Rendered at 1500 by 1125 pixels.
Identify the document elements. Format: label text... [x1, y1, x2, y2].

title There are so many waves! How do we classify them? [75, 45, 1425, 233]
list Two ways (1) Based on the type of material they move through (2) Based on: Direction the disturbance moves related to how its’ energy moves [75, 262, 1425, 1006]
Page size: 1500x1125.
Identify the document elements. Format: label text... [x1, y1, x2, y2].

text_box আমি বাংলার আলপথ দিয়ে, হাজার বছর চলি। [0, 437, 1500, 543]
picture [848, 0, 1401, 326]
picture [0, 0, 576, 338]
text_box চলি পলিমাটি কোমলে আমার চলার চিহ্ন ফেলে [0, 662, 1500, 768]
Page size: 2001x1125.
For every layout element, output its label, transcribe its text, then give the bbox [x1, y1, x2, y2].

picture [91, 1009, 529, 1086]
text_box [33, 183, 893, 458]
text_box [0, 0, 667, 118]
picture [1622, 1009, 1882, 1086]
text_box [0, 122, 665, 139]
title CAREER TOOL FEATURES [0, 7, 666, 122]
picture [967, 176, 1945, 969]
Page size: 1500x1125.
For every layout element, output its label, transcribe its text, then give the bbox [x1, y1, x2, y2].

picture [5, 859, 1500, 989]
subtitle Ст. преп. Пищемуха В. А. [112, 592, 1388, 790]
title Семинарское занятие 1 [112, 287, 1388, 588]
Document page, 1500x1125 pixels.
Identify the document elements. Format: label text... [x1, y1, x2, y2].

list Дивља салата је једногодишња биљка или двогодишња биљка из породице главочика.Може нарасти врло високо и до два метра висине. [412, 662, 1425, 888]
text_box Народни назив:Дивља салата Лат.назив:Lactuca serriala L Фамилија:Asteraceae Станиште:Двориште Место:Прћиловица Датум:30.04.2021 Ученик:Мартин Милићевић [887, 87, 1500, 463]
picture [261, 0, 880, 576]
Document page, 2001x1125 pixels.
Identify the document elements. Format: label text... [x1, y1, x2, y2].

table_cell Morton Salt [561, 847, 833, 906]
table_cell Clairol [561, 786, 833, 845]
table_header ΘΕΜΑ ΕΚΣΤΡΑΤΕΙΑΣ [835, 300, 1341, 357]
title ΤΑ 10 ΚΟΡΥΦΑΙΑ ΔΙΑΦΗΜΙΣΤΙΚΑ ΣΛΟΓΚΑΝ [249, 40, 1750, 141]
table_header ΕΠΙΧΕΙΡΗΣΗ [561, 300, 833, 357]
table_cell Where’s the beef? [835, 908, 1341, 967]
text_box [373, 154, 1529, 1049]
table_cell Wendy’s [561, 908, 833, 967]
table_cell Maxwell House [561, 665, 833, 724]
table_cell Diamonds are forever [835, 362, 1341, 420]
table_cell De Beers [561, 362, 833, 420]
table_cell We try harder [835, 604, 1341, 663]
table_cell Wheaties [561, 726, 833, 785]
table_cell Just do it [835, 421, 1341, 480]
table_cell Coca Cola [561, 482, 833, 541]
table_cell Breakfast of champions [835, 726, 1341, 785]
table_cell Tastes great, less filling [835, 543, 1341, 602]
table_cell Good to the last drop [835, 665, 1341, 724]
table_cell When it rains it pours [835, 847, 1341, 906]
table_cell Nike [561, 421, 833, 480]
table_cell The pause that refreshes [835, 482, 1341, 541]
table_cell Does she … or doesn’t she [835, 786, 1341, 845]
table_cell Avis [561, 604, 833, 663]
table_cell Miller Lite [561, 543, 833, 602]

++++++++++

Your assignment: Each record shown above is to be given again exactly.

Solved problem:
Rendered at 1500 by 1125 pixels.
Identify the document elements. Format: label text... [x1, y1, x2, y2].

title There are so many waves! How do we classify them? [75, 45, 1425, 233]
list Two ways (1) Based on the type of material they move through (2) Based on: Direction the disturbance moves related to how its’ energy moves [75, 262, 1425, 1006]
Page size: 1500x1125.
Identify the document elements. Format: label text... [x1, y1, x2, y2].

text_box আমি বাংলার আলপথ দিয়ে, হাজার বছর চলি। [0, 437, 1500, 543]
picture [848, 0, 1401, 326]
picture [0, 0, 576, 338]
text_box চলি পলিমাটি কোমলে আমার চলার চিহ্ন ফেলে [0, 662, 1500, 768]
Page size: 2001x1125.
For every layout element, output its label, transcribe its text, then give the bbox [x1, y1, x2, y2].

picture [91, 1009, 529, 1086]
text_box [33, 183, 893, 458]
text_box [0, 0, 667, 118]
picture [1622, 1009, 1882, 1086]
text_box [0, 122, 665, 139]
title CAREER TOOL FEATURES [0, 7, 666, 122]
picture [967, 176, 1945, 969]
Page size: 1500x1125.
For every layout element, output its label, transcribe its text, then give the bbox [x1, y1, x2, y2].

picture [5, 859, 1500, 989]
subtitle Ст. преп. Пищемуха В. А. [112, 592, 1388, 790]
title Семинарское занятие 1 [112, 287, 1388, 588]
Document page, 1500x1125 pixels.
Identify the document elements. Format: label text... [x1, y1, x2, y2].

list Дивља салата је једногодишња биљка или двогодишња биљка из породице главочика.Може нарасти врло високо и до два метра висине. [412, 662, 1425, 888]
text_box Народни назив:Дивља салата Лат.назив:Lactuca serriala L Фамилија:Asteraceae Станиште:Двориште Место:Прћиловица Датум:30.04.2021 Ученик:Мартин Милићевић [887, 87, 1500, 463]
picture [261, 0, 880, 576]
Document page, 2001x1125 pixels.
Identify the document elements. Format: label text... [x1, y1, x2, y2].

table_cell Morton Salt [561, 847, 833, 906]
table_cell Clairol [561, 786, 833, 845]
table_header ΘΕΜΑ ΕΚΣΤΡΑΤΕΙΑΣ [835, 300, 1341, 357]
title ΤΑ 10 ΚΟΡΥΦΑΙΑ ΔΙΑΦΗΜΙΣΤΙΚΑ ΣΛΟΓΚΑΝ [249, 40, 1750, 141]
table_header ΕΠΙΧΕΙΡΗΣΗ [561, 300, 833, 357]
table_cell Where’s the beef? [835, 908, 1341, 967]
text_box [373, 154, 1529, 1049]
table_cell Wendy’s [561, 908, 833, 967]
table_cell Maxwell House [561, 665, 833, 724]
table_cell Diamonds are forever [835, 362, 1341, 420]
table_cell De Beers [561, 362, 833, 420]
table_cell We try harder [835, 604, 1341, 663]
table_cell Wheaties [561, 726, 833, 785]
table_cell Just do it [835, 421, 1341, 480]
table_cell Coca Cola [561, 482, 833, 541]
table_cell Breakfast of champions [835, 726, 1341, 785]
table_cell Tastes great, less filling [835, 543, 1341, 602]
table_cell Good to the last drop [835, 665, 1341, 724]
table_cell When it rains it pours [835, 847, 1341, 906]
table_cell Nike [561, 421, 833, 480]
table_cell The pause that refreshes [835, 482, 1341, 541]
table_cell Does she … or doesn’t she [835, 786, 1341, 845]
table_cell Avis [561, 604, 833, 663]
table_cell Miller Lite [561, 543, 833, 602]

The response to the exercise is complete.